Mahkeme 1602 gündür Silivri Cezaevi’nde tutulan işadamı Osman Kavala’nın tutukluluğunun devamı yönünde karar verdi.
1602 gündür tutuklu olan Kavala: ‘‘Casusluk suçlaması hukuk dışıdır’’
Cumhurbaşkanı Erdoğan’ın kendisi hakkındaki ‘‘Soros artığı’’ sözleri nedeniyle ilkinden sonraki hiçbir celseye katılmayan Kavala, savcının kendisi hakkında ağırlaştırılmış müebbet hapis cezası talebiyle ilgili beyanını sundu.

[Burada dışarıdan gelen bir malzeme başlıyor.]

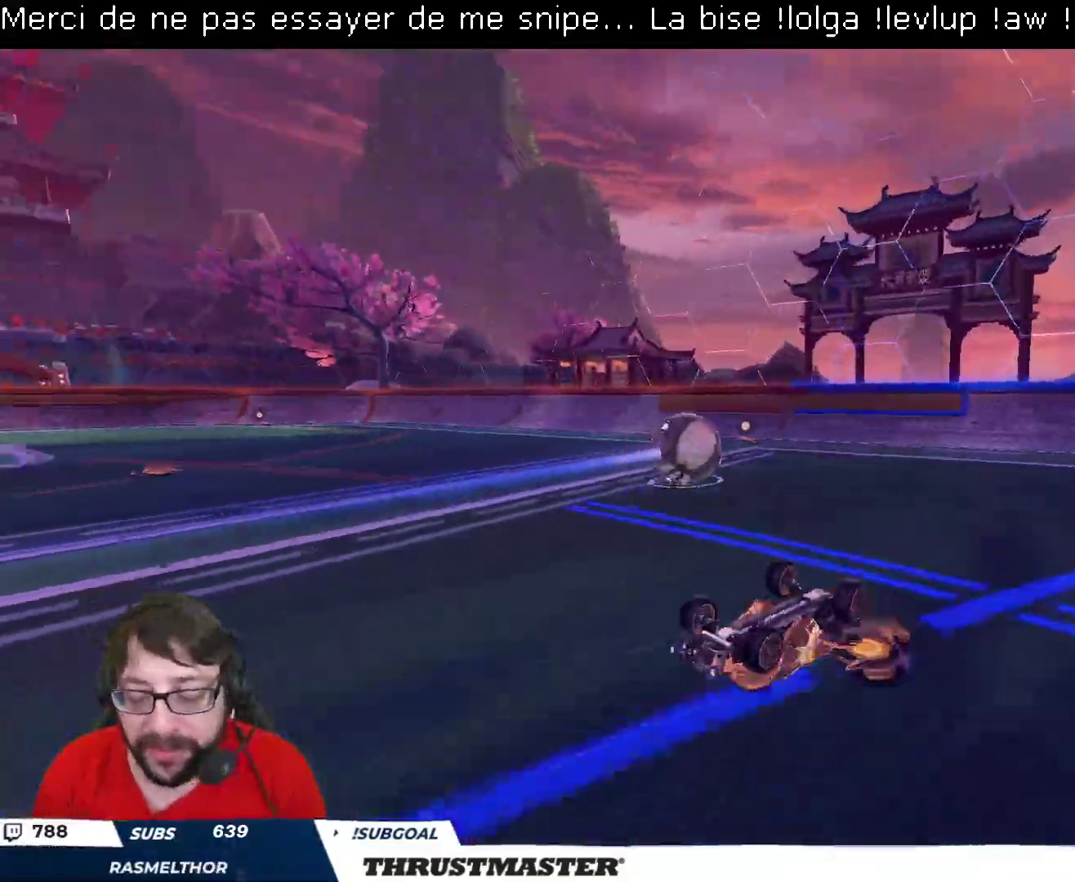
{"buttons": [], "left_stick": "left", "right_stick": "center", "events": [[117, "R2", "up"], [383, "left_stick", "left"]]}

SEGBİS aracılığıyla duruşmaya iştirak eden Kavala, ‘‘Beraat ettikten ve tahliye kararı verildikten sonra iki ayrı suçtan tutuklandım. Henri Barkey ile görüşmelerle ilgili herhangi bir somut bilgi ve belge de konmadı dosyaya. Bu görüşmeler sadece birbirine yakın baz istasyonundan gelen sinyale dayanıyordu. Casusluk suçundan tutuklanmış olduğumun hukuksuz olduğu artık aleni hale gelmiştir. Özellikle casusluk suçlamasına dair ne ortada temin edilmiş bir bilgi var ne de iddia makamı bu bilginin ne olduğunun araştırılmasına dair bir çaba. Casusluk suçlamasının kurucu unsurunun var olmadığını, bu husus var olmadan böyle bir suçlama yapılması tamamen hukuk dışıdır’’ dedi.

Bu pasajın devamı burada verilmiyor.